IHK-Blitzlicht zur Merz-Regierung: Wirtschaft sieht erste positive Signale

Skepsis bleibt bei Energie und Bürokratie

Gut zwei Monate nach dem Amtsantritt der neuen Bundesregierung unter Bundeskanzler Friedrich Merz ziehen die Unternehmen der Region Stuttgart eine erste Bilanz: Die Richtung stimmt – doch zentrale Sorgen bleiben. Das zeigt eine aktuelle Stimmungsabfrage der IHK Region Stuttgart unter rund 140 Betrieben aus Industrie, Handel und Dienstleistungen.
„Die ersten Wochen der neuen Regierung senden durchaus ermutigende Signale – etwa bei Investitionen in Infrastruktur oder schnelleren politischen Entscheidungen. Für die Wirtschaft ist es ein wichtiges Zeichen, dass Veränderung möglich ist“, sagt Claus Paal, Präsident der IHK Region Stuttgart. So bewerten 57 Prozent der befragten Betriebe die schnelle Einigung der Koalitionspartner nach der Haushaltskrise positiv oder eher positiv und sieht darin einen Beweis für die Handlungsfähigkeit der Regierung. Fast 59 Prozent sehen im Infrastruktursondervermögen einen Impuls, der die Wirtschaft nachhaltig ankurbeln wird.
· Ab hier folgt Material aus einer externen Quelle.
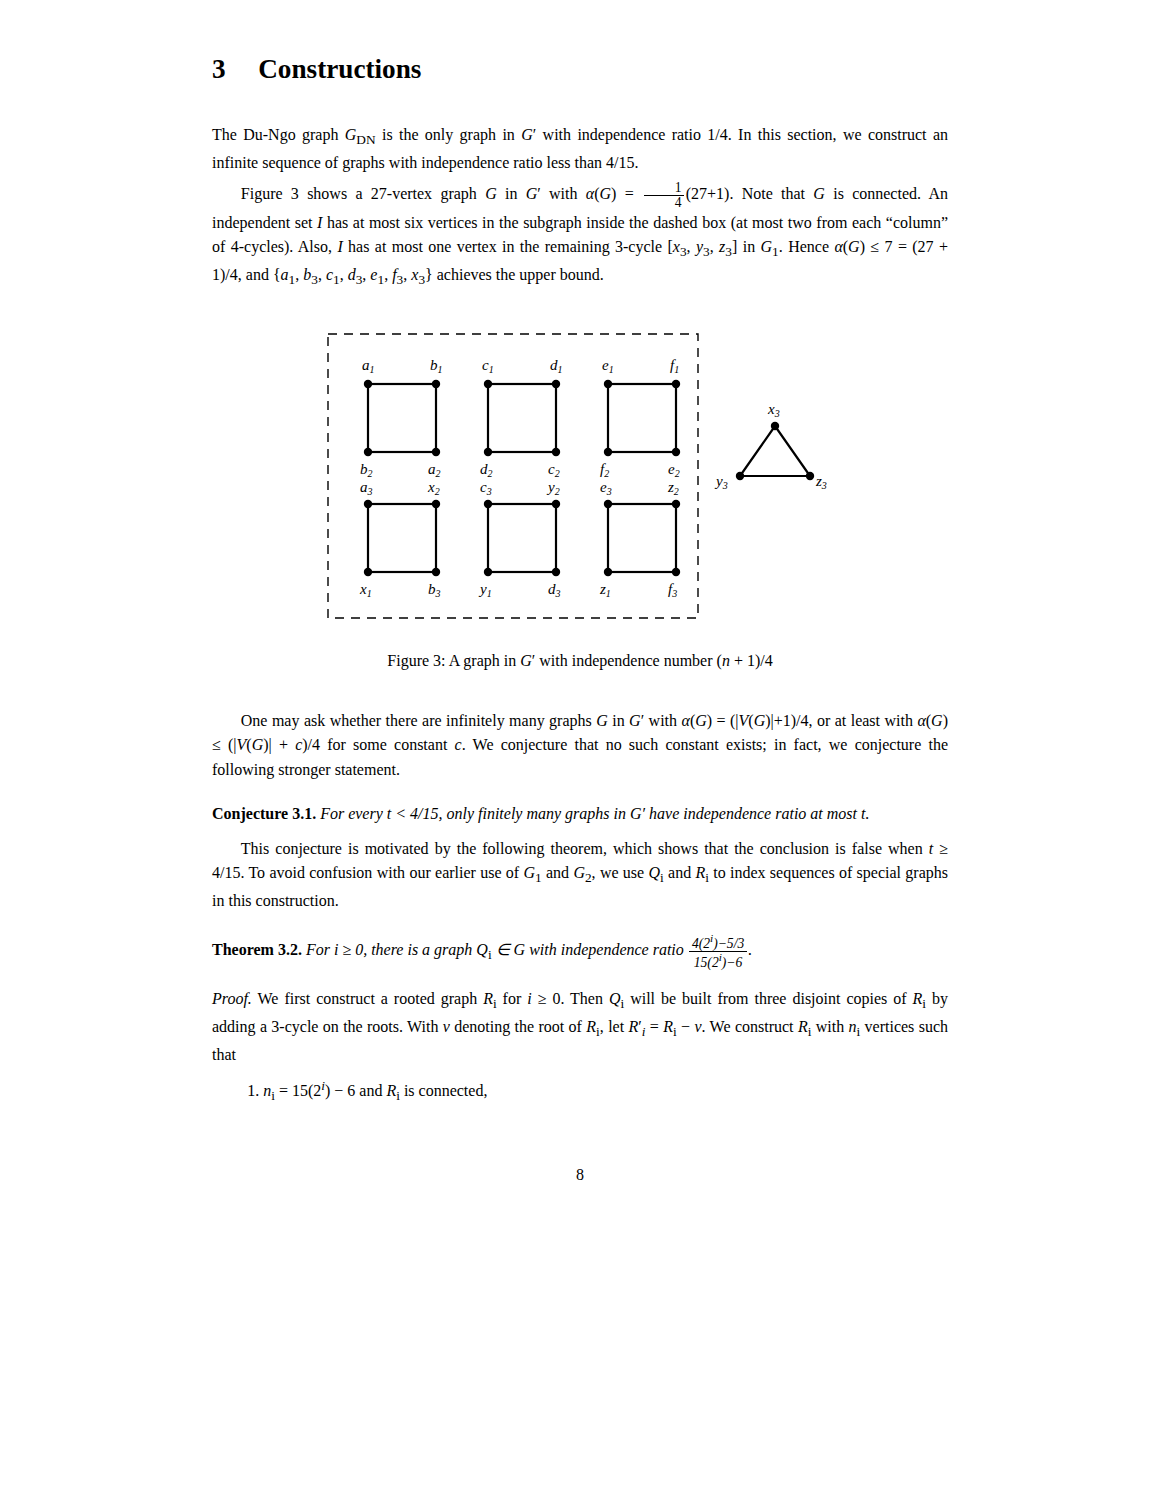3 Constructions
The Du-Ngo graph GDN is the only graph in G′ with independence ratio 1/4. In this section, we construct an infinite sequence of graphs with independence ratio less than 4/15.
Figure 3 shows a 27-vertex graph G in G′ with α(G) = 14(27+1). Note that G is connected. An independent set I has at most six vertices in the subgraph inside the dashed box (at most two from each “column” of 4-cycles). Also, I has at most one vertex in the remaining 3-cycle [x3, y3, z3] in G1. Hence α(G) ≤ 7 = (27 + 1)/4, and {a1, b3, c1, d3, e1, f3, x3} achieves the upper bound.
a1 b1 c1 d1 e1 f1 b2 a2 d2 c2 f2 e2 a3 x2 c3 y2 e3 z2 x1 b3 y1 d3 z1 f3 x3 y3 z3
Figure 3: A graph in G′ with independence number (n + 1)/4
One may ask whether there are infinitely many graphs G in G′ with α(G) = (|V(G)|+1)/4, or at least with α(G) ≤ (|V(G)| + c)/4 for some constant c. We conjecture that no such constant exists; in fact, we conjecture the following stronger statement.
Conjecture 3.1. For every t < 4/15, only finitely many graphs in G′ have independence ratio at most t.
This conjecture is motivated by the following theorem, which shows that the conclusion is false when t ≥ 4/15. To avoid confusion with our earlier use of G1 and G2, we use Qi and Ri to index sequences of special graphs in this construction.
Theorem 3.2. For i ≥ 0, there is a graph Qi ∈ G with independence ratio 4(2i)−5/315(2i)−6.
Proof. We first construct a rooted graph Ri for i ≥ 0. Then Qi will be built from three disjoint copies of Ri by adding a 3-cycle on the roots. With v denoting the root of Ri, let R′i = Ri − v. We construct Ri with ni vertices such that
ni = 15(2i) − 6 and Ri is connected,
8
Sorge vor politischer Blockade bleibt

Dennoch stimmten fast 62 Prozent der Aussage zu: „Bei zu großen gegensätzlichen Positionen wird auch diese Koalition in politische Blockaden geraten.“ Und: Knapp 44 Prozent der Betriebe glauben nicht oder eher nicht daran, dass der Koalition bei den noch nicht ausgearbeiteten Themen im Koalitionsvertrag eine lösungsorientierte Diskussion gelingen wird. Für den IHK-Präsidenten zeigt dies deutlich, wie fragil das politische Vertrauen weiterhin ist. „Verlässlichkeit und Tempo sind in dieser Phase entscheidend. Die neue Regierung hat gut vorgelegt, jetzt muss sie zeigen, dass sie hält, was sie verspricht.“

Skepsis bleibt bei Energiekosten

Trotz erster positiver Signale bleiben die Unternehmen skeptisch – vor allem in der Energiepolitik. Knapp 64 Prozent der Betriebe bezweifeln, dass die Energiekosten auf ein international wettbewerbsfähiges Niveau sinken werden. Die Entscheidung der Bundesregierung, die Stromsteuer nur für einzelne Branchen zu senken, dürfte diese Zweifel noch verstärken. „Das ist aus Sicht der Wirtschaft ein kurzsichtiger Fehler. Auch Handel und Dienstleister leiden massiv unter hohen Energiekosten – sie fühlen sich im Stich gelassen. Wir brauchen endlich verlässliche und wettbewerbsfähige Energiepreise. Das Stimmungsbild zeigt deutlich, wie dringlich das ist,“ betont Paal.

Zweifel am Durchbruch beim Bürokratieabbau

Auch beim Bürokratieabbau bleiben Zweifel, 54 Prozent der Befragten glauben nicht oder eher nicht daran, dass die neue Regierung dieses Thema ernsthaft und systematisch angeht. „Die Wirtschaft hat geliefert – mit hunderten konkreten Vorschlägen für weniger Bürokratie. Jetzt ist die Bundesregierung am Zug. Wir brauchen mehr digitale Verfahren, weniger Dokumentations- und Berichtspflichten und damit vor allem eine spürbare Entlastung im Alltag der Betriebe.“
Der IHK-Präsident appelliert an die Bundesregierung, den eingeschlagenen Kurs fortzusetzen und die positiven Signale nun mit konkreten Maßnahmen zu unterfüttern: „Hohe Energiepreise und überbordende Bürokratie zählen zu den größten Wachstumsbremsen für unseren Standort. Werden diese Herausforderungen jetzt zügig und entschlossen angegangen, kann sich der vorsichtige konjunkturelle Aufwärtstrend verstetigen und neue Dynamik entfalten.“

Hintergrund zum Stimmungsbild

Für die Abfrage der derzeitigen Stimmung in der Wirtschaft wurden zwischen dem 1. und dem 11. Juli 2025 rund 140 Unternehmen aus der Region Stuttgart befragt.